Our barkeep came out from behind the bar to hug me in congratulations.

“How’s that for a bloody tourist?” I asked Travis, who wore a smug look from defeat. I thought he would be tougher, on account of his skin already regenerating from the burns.

“Beginner’s luck,” he said bitterly, not meaning to narrow his powder blue irises as much as he did. “I’d never played before either.”

He leered at me before walking away, and I knew he’d be over it in about a second.

“Congratulations,” Tristan said, with a sycophantic hug, one of those lingering ones where his hands stayed just above the appropriate area of my body and made slight movement.

“Thanks, Tristan!”

“Do you know what you win?”

“A prize? I thought it was just eternal glory for being so daft and reckless.”

“No, it’s better than that,” he said seriously. “It’s said that the person who picks the most raisins out of the brandy on Halloween night will meet their true love within a year.”

“Really?” I said, interested, hoping he wasn’t implying anything about himself. “Maybe I’ve met my one true love and don’t even know it yet.”

“It’s possible,” Tristan said. “Sometimes the heart knows before the mind.”

“Or the raisins do,” I said, laughing, remembering the burn starting to work at peeling back the roof of my mouth. I thought of Fred and I wished he could be here to share my victory with me, and perhaps that soon, I might tell him that our world exists. He would understand; I knew it.

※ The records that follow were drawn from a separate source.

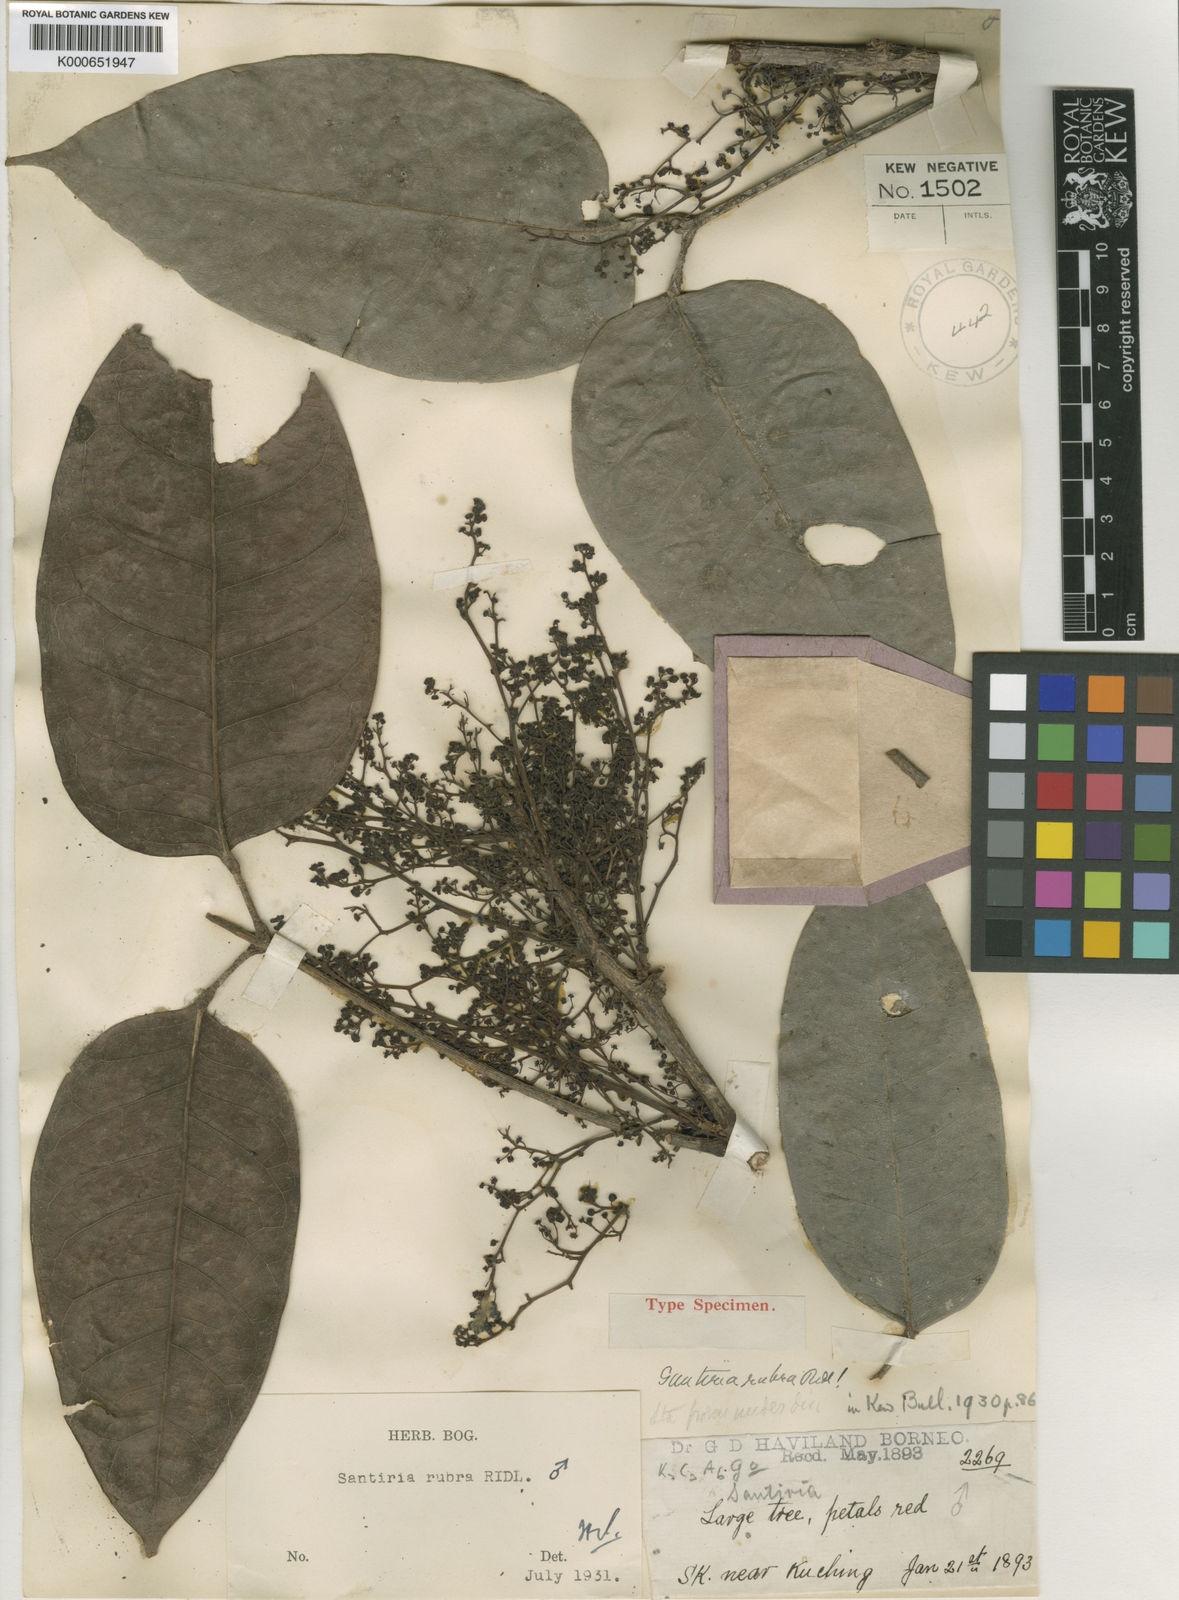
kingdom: Plantae
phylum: Tracheophyta
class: Magnoliopsida
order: Sapindales
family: Burseraceae
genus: Santiria
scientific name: Santiria apiculata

I convinced myself and my friends that I belonged, but I still had my parents left to prove something to. They kept me safe for so long without knowing the extent of their adopted daughter’s abilities, and I owed them a lot for it—maybe even the fake cotillion we were planning at the castle—but I knew that more than owing them, I needed to avoid disappointing them. Though I was fitting in here, I feared that the only parents I knew wouldn’t ever understand or like whom I was at the core of my being, when I used my powers.